I think it just felt at some point that [for example] you couldn’t make a jungle film without talking about deforestation. Those stories sort of naturally felt like part of the piece.
[Also] putting them into context rather than just sort of doing a handbrake turn ... the crabs had a story, and then the twist was, “Actually, they’re now suffering from the perils of invasive species.” We’re doing a story about the indri [lemurs], and then we do a little twist and say, “Of course, in the 10 years since this indri was born, the amount of forest it has to live in has [dramatically] reduced.”

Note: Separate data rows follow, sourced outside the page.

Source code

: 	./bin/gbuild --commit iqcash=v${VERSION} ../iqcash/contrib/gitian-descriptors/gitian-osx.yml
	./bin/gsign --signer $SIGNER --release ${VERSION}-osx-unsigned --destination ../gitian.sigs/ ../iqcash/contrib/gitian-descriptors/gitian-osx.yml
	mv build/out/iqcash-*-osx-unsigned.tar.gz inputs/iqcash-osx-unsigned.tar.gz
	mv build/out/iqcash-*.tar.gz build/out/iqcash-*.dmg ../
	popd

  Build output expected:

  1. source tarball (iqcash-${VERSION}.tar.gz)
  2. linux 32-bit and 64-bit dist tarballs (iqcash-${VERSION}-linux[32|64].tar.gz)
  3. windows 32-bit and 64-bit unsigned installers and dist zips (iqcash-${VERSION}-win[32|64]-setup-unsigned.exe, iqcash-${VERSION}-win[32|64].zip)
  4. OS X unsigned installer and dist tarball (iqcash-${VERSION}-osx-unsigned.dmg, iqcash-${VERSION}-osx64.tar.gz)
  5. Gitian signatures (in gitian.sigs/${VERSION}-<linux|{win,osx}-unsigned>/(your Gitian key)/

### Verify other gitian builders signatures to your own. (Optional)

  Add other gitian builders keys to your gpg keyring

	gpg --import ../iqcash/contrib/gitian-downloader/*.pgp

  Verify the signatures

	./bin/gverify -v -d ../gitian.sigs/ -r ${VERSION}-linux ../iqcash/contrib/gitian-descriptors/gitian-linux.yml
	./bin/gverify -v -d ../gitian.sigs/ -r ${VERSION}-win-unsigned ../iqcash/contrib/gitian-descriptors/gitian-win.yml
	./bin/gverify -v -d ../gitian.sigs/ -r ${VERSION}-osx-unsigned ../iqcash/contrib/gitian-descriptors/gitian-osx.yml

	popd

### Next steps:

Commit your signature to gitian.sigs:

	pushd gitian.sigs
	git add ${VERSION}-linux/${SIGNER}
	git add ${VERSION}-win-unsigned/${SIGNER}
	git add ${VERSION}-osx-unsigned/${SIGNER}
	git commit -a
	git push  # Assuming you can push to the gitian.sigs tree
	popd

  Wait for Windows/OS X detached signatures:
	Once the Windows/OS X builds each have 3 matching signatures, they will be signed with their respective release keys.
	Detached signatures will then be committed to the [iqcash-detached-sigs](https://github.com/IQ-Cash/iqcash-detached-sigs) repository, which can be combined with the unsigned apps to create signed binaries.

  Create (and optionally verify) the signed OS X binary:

We were quite pleased with being able to evoke some sense of the fragility of the planet whilst not breaking the structure and the grammar of the series.
Yeah. It’s not a doom-and-gloom show, but it’s a thought-provoking show. It’s like, “These places are special, look how wonderful this is — but this is fragile. Think about these things.”
The final piece at the end of the series, “Cities,” very much says that we need to create a planet not just for us but all life on Earth. It’s about sowing those seeds that’ll make people walk away mulling it over. We have no control over what they choose to do, but you want to sow a seed that makes people feel connected, and empowered to do something.
Planet Earth II premieres Saturday, February 18, at 9 pm EST on BBC America.